# Request:
In the records below, find the line with "top: 20px ->" and repeat exactly every line from it through the line with "gap: 4px ->". Pictures stay out.

# Source data:
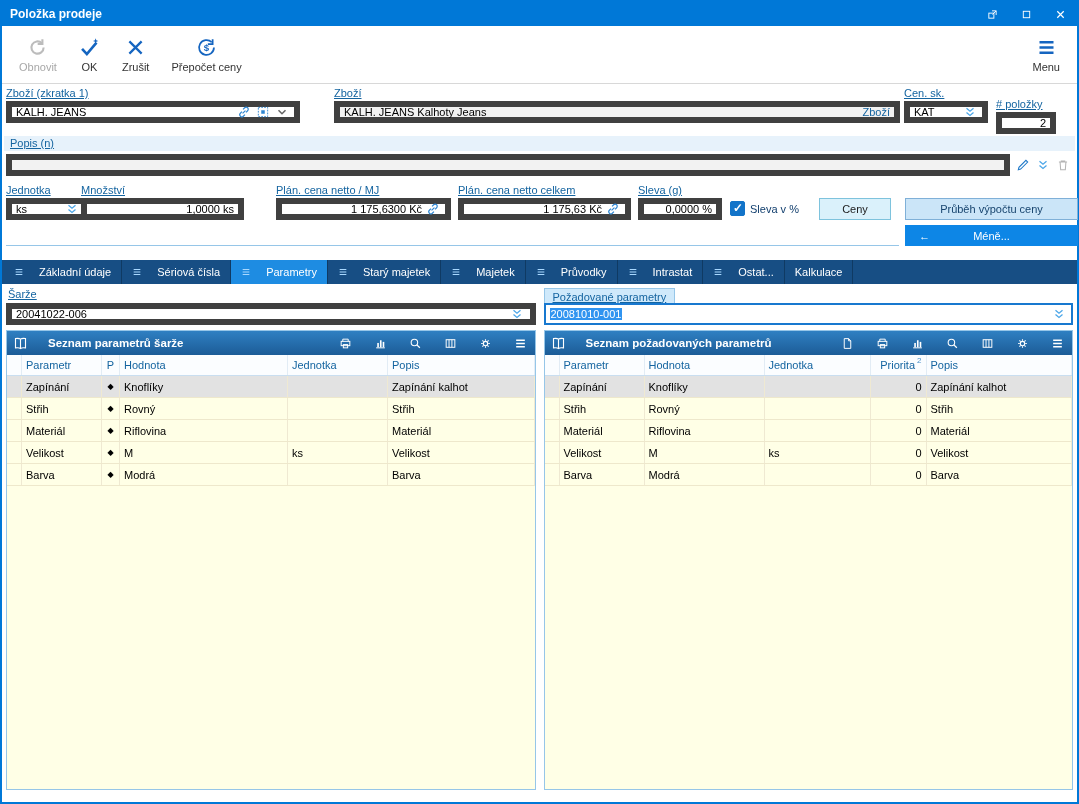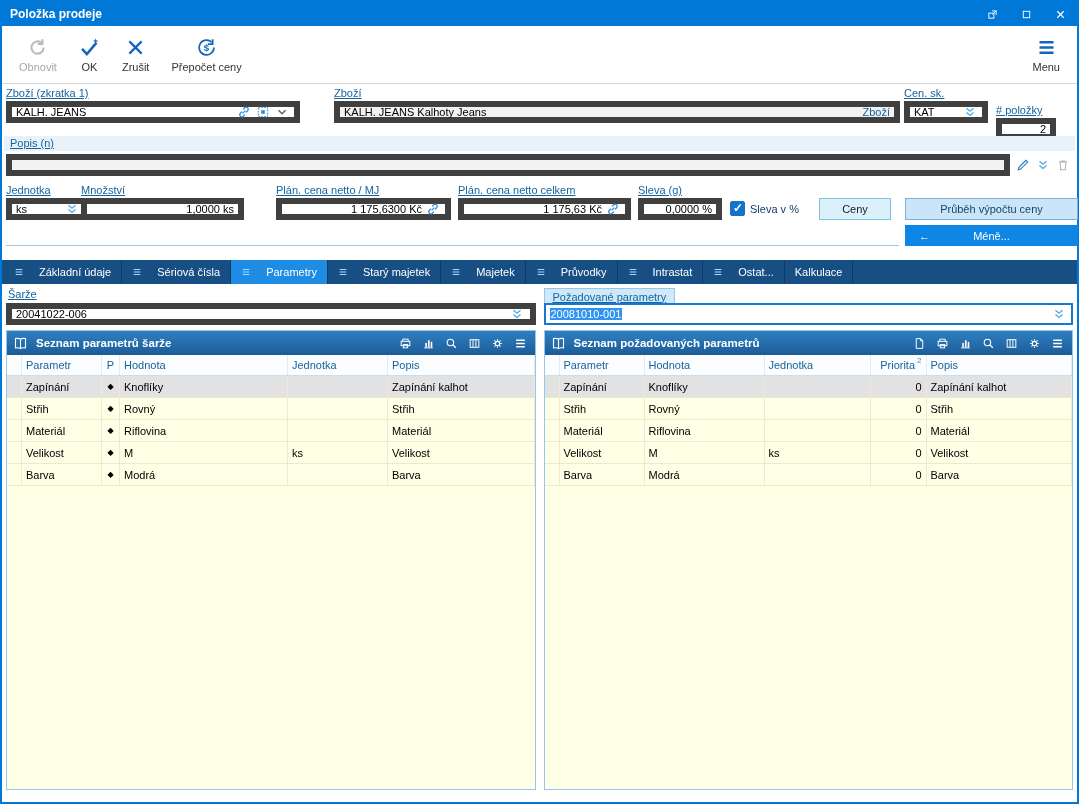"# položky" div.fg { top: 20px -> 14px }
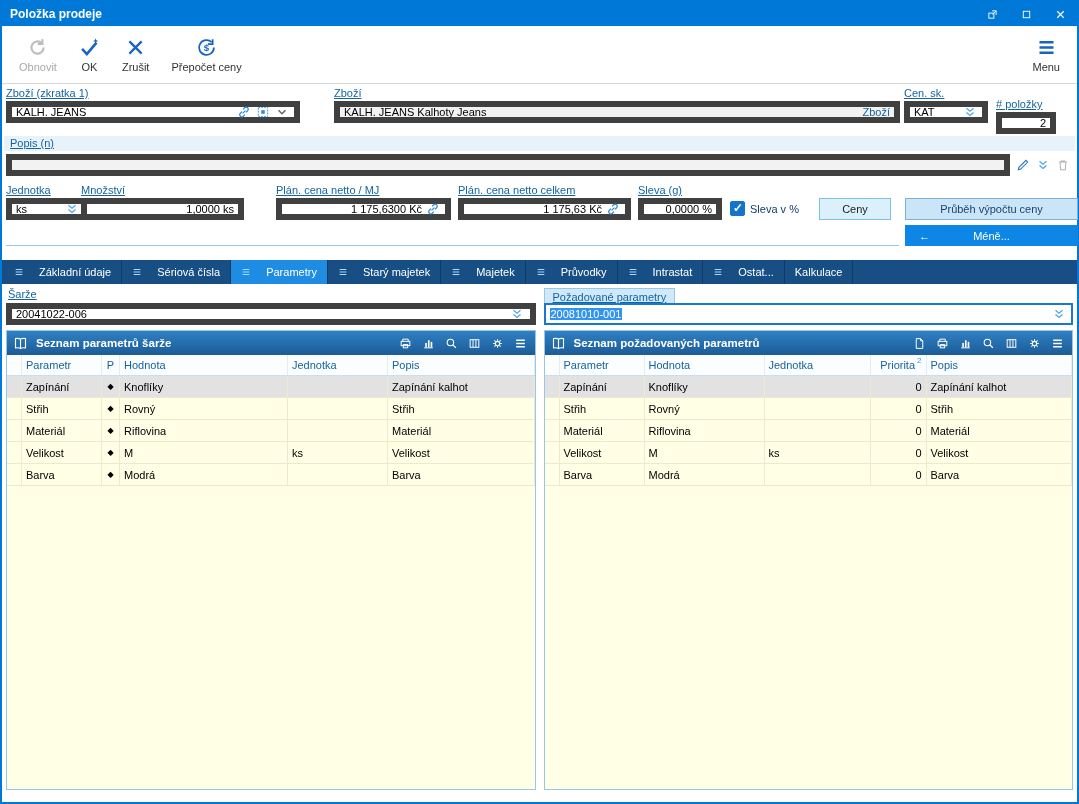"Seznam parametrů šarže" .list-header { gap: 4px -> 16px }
==
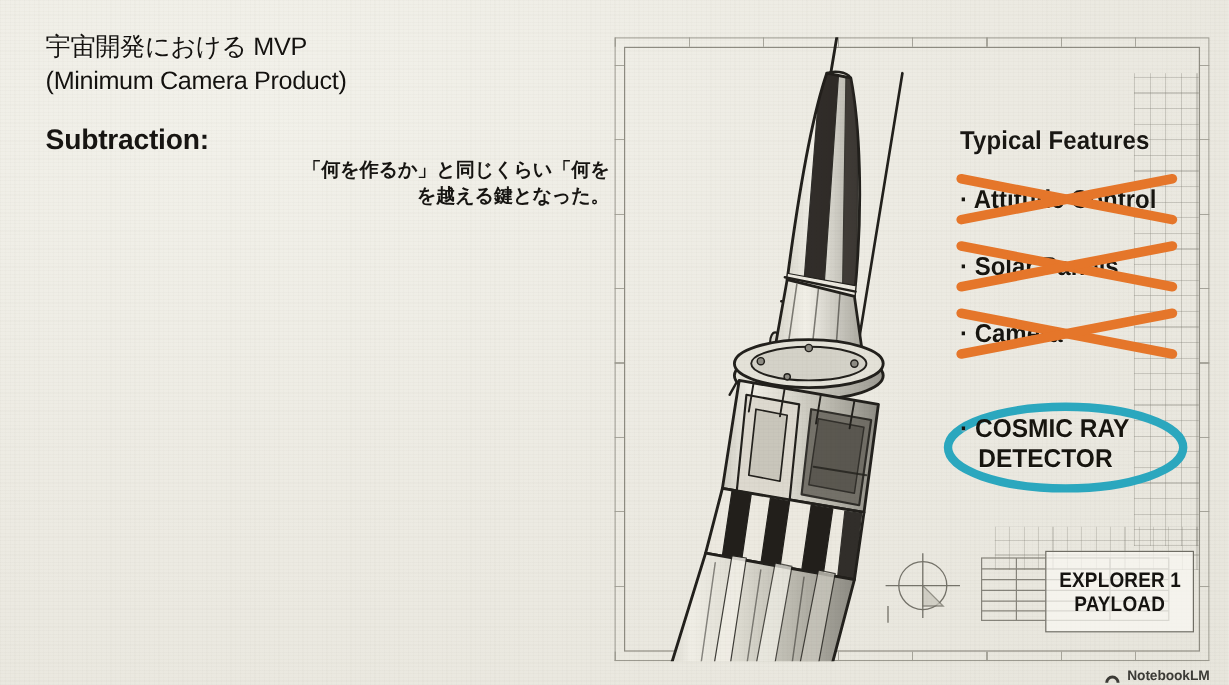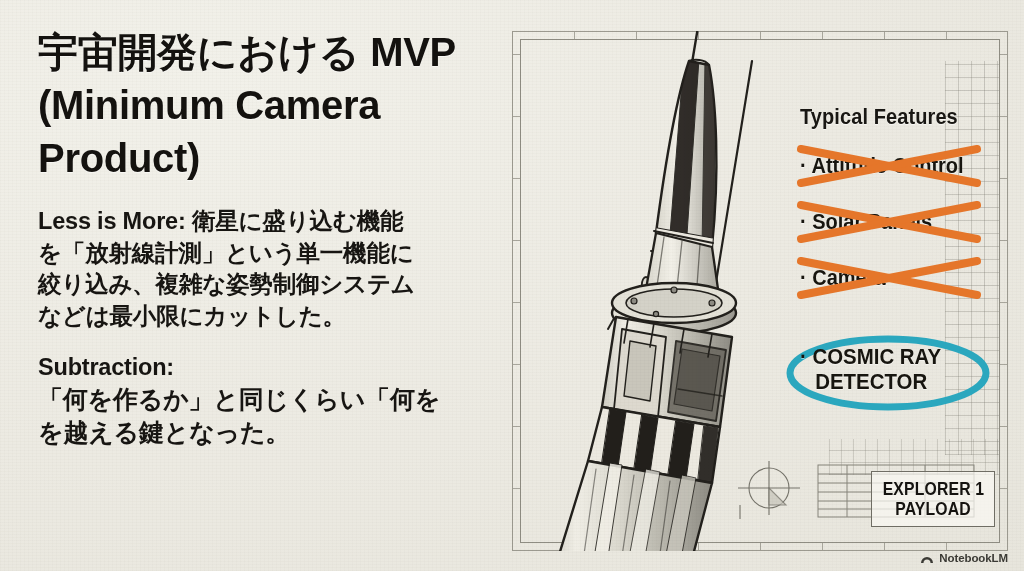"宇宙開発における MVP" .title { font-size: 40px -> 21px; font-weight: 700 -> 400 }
* * *
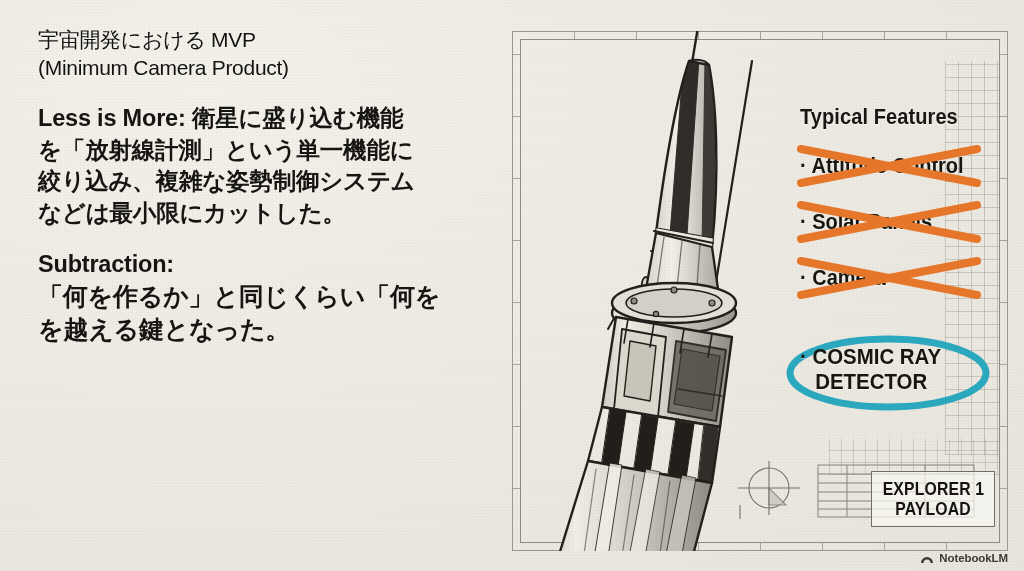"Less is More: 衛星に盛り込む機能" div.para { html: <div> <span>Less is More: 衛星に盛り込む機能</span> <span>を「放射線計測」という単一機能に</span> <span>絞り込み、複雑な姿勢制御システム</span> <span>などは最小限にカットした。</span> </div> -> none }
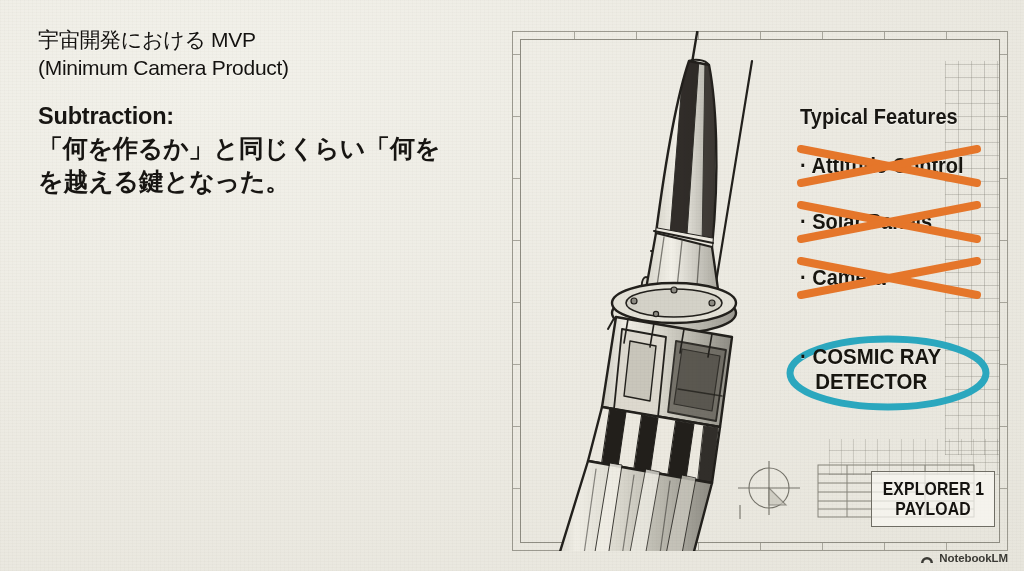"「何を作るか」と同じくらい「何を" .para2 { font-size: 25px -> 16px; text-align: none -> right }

# Result for this exercise:
"# položky" div.fg { top: 20px -> 14px }
"Seznam parametrů šarže" .list-header { gap: 4px -> 16px }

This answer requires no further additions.